_INSTRUCTION:_ Can you copy every line of the entries below word for word?

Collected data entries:
○ ○ ○ ○ ○

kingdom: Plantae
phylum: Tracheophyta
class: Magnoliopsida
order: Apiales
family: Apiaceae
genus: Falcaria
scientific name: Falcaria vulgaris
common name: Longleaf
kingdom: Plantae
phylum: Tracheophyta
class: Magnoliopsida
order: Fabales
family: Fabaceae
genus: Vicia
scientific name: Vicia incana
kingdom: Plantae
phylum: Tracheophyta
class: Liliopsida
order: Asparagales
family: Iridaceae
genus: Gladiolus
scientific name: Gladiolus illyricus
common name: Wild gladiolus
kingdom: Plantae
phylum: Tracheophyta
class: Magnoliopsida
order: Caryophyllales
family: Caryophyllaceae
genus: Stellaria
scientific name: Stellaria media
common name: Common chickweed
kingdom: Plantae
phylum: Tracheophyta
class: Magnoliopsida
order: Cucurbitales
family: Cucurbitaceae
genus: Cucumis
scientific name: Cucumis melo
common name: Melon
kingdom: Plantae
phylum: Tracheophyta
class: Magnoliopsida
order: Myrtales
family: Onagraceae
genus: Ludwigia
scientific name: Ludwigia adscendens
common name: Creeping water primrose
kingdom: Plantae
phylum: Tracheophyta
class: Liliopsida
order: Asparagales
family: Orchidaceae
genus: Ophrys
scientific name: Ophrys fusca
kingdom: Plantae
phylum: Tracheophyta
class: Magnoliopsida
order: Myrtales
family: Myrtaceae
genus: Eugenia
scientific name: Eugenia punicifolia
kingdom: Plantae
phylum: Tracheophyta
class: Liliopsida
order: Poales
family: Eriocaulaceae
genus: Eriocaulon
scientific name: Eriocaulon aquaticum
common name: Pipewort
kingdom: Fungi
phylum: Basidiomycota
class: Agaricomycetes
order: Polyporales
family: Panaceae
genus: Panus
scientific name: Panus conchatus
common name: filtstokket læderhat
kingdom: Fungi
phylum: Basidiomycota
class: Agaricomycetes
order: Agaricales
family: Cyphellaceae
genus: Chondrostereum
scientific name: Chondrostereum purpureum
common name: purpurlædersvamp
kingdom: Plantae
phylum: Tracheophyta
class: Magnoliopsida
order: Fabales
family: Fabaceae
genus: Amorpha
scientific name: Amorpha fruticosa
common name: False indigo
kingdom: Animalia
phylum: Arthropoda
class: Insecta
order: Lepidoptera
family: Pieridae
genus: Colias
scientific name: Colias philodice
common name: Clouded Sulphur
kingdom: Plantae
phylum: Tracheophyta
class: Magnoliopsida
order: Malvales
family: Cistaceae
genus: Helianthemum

○ ○ ○ ○ ○

_FINAL ANSWER:_
kingdom: Plantae
phylum: Tracheophyta
class: Magnoliopsida
order: Apiales
family: Apiaceae
genus: Falcaria
scientific name: Falcaria vulgaris
common name: Longleaf
kingdom: Plantae
phylum: Tracheophyta
class: Magnoliopsida
order: Fabales
family: Fabaceae
genus: Vicia
scientific name: Vicia incana
kingdom: Plantae
phylum: Tracheophyta
class: Liliopsida
order: Asparagales
family: Iridaceae
genus: Gladiolus
scientific name: Gladiolus illyricus
common name: Wild gladiolus
kingdom: Plantae
phylum: Tracheophyta
class: Magnoliopsida
order: Caryophyllales
family: Caryophyllaceae
genus: Stellaria
scientific name: Stellaria media
common name: Common chickweed
kingdom: Plantae
phylum: Tracheophyta
class: Magnoliopsida
order: Cucurbitales
family: Cucurbitaceae
genus: Cucumis
scientific name: Cucumis melo
common name: Melon
kingdom: Plantae
phylum: Tracheophyta
class: Magnoliopsida
order: Myrtales
family: Onagraceae
genus: Ludwigia
scientific name: Ludwigia adscendens
common name: Creeping water primrose
kingdom: Plantae
phylum: Tracheophyta
class: Liliopsida
order: Asparagales
family: Orchidaceae
genus: Ophrys
scientific name: Ophrys fusca
kingdom: Plantae
phylum: Tracheophyta
class: Magnoliopsida
order: Myrtales
family: Myrtaceae
genus: Eugenia
scientific name: Eugenia punicifolia
kingdom: Plantae
phylum: Tracheophyta
class: Liliopsida
order: Poales
family: Eriocaulaceae
genus: Eriocaulon
scientific name: Eriocaulon aquaticum
common name: Pipewort
kingdom: Fungi
phylum: Basidiomycota
class: Agaricomycetes
order: Polyporales
family: Panaceae
genus: Panus
scientific name: Panus conchatus
common name: filtstokket læderhat
kingdom: Fungi
phylum: Basidiomycota
class: Agaricomycetes
order: Agaricales
family: Cyphellaceae
genus: Chondrostereum
scientific name: Chondrostereum purpureum
common name: purpurlædersvamp
kingdom: Plantae
phylum: Tracheophyta
class: Magnoliopsida
order: Fabales
family: Fabaceae
genus: Amorpha
scientific name: Amorpha fruticosa
common name: False indigo
kingdom: Animalia
phylum: Arthropoda
class: Insecta
order: Lepidoptera
family: Pieridae
genus: Colias
scientific name: Colias philodice
common name: Clouded Sulphur
kingdom: Plantae
phylum: Tracheophyta
class: Magnoliopsida
order: Malvales
family: Cistaceae
genus: Helianthemum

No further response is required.